'''

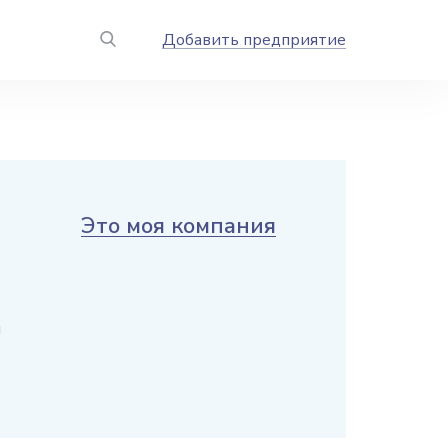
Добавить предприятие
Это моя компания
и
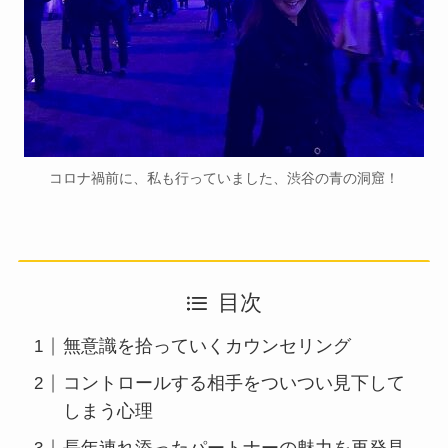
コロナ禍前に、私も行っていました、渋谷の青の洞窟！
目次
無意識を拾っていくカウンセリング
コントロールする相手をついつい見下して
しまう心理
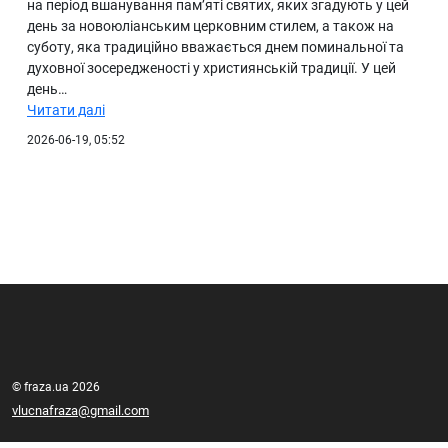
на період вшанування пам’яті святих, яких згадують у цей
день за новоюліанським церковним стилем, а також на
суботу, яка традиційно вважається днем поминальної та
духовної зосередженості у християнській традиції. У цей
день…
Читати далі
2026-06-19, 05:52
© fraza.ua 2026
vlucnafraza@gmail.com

'''
'''

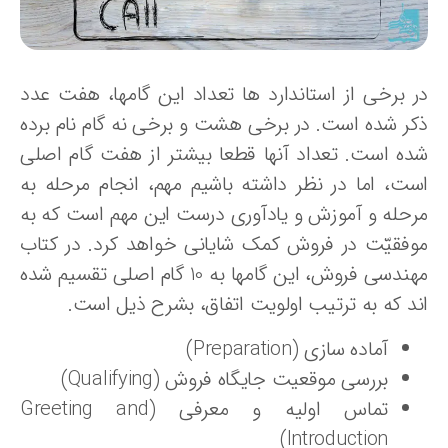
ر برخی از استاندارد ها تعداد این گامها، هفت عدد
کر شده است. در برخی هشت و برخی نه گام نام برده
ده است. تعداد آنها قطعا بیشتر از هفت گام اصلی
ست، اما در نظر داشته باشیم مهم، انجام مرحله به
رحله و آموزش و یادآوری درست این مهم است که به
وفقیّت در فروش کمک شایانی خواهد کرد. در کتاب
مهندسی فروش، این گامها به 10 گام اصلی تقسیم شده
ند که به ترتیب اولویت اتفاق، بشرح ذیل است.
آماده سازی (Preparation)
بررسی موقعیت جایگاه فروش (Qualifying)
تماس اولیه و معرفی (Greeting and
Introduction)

'''

- **What you have to do**: Reproduce everything from the line containing "ر برخی از استاندارد" down to the line containing "ند که به ترتیب اولویت اتفاق، بشرح ذیل است.", both of those lines included.

- **Reply**:
ر برخی از استاندارد ها تعداد این گامها، هفت عدد
کر شده است. در برخی هشت و برخی نه گام نام برده
ده است. تعداد آنها قطعا بیشتر از هفت گام اصلی
ست، اما در نظر داشته باشیم مهم، انجام مرحله به
رحله و آموزش و یادآوری درست این مهم است که به
وفقیّت در فروش کمک شایانی خواهد کرد. در کتاب
مهندسی فروش، این گامها به 10 گام اصلی تقسیم شده
ند که به ترتیب اولویت اتفاق، بشرح ذیل است.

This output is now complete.